### Records shown

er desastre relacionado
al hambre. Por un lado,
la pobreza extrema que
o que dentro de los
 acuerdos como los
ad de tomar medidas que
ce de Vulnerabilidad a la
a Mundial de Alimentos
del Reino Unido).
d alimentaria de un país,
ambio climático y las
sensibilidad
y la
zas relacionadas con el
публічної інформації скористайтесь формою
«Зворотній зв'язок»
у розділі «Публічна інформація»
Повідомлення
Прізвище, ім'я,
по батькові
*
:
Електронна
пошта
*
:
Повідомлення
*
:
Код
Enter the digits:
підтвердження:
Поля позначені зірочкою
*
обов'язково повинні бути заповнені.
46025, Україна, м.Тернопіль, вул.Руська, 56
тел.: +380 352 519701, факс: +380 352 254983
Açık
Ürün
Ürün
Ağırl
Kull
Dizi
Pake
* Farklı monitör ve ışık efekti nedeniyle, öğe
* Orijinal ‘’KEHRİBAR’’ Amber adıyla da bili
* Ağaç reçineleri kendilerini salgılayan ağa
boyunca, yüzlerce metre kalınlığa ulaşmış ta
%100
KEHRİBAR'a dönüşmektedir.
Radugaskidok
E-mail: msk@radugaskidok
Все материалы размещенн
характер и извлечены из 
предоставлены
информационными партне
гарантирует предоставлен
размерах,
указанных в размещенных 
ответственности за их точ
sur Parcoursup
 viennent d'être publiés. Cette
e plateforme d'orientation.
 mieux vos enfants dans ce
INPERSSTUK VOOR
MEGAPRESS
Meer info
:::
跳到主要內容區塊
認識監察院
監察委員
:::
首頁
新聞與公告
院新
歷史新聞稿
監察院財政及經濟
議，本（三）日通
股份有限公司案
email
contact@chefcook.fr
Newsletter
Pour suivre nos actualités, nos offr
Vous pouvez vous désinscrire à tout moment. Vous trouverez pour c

### Work required
Format the material as a JSON list of strings, one string per line, from the first line through the line containing "KEHRİBAR'a dönüşmektedir.", both included. Leave out blank lines.

### Task solution
[
  "er desastre relacionado",
  "al hambre. Por un lado,",
  "la pobreza extrema que",
  "o que dentro de los",
  " acuerdos como los",
  "ad de tomar medidas que",
  "ce de Vulnerabilidad a la",
  "a Mundial de Alimentos",
  "del Reino Unido).",
  "d alimentaria de un país,",
  "ambio climático y las",
  "sensibilidad",
  "y la",
  "zas relacionadas con el",
  "публічної інформації скористайтесь формою",
  "«Зворотній зв'язок»",
  "у розділі «Публічна інформація»",
  "Повідомлення",
  "Прізвище, ім'я,",
  "по батькові",
  "*",
  ":",
  "Електронна",
  "пошта",
  "*",
  ":",
  "Повідомлення",
  "*",
  ":",
  "Код",
  "Enter the digits:",
  "підтвердження:",
  "Поля позначені зірочкою",
  "*",
  "обов'язково повинні бути заповнені.",
  "46025, Україна, м.Тернопіль, вул.Руська, 56",
  "тел.: +380 352 519701, факс: +380 352 254983",
  "Açık",
  "Ürün",
  "Ürün",
  "Ağırl",
  "Kull",
  "Dizi",
  "Pake",
  "* Farklı monitör ve ışık efekti nedeniyle, öğe",
  "* Orijinal ‘’KEHRİBAR’’ Amber adıyla da bili",
  "* Ağaç reçineleri kendilerini salgılayan ağa",
  "boyunca, yüzlerce metre kalınlığa ulaşmış ta",
  "%100",
  "KEHRİBAR'a dönüşmektedir."
]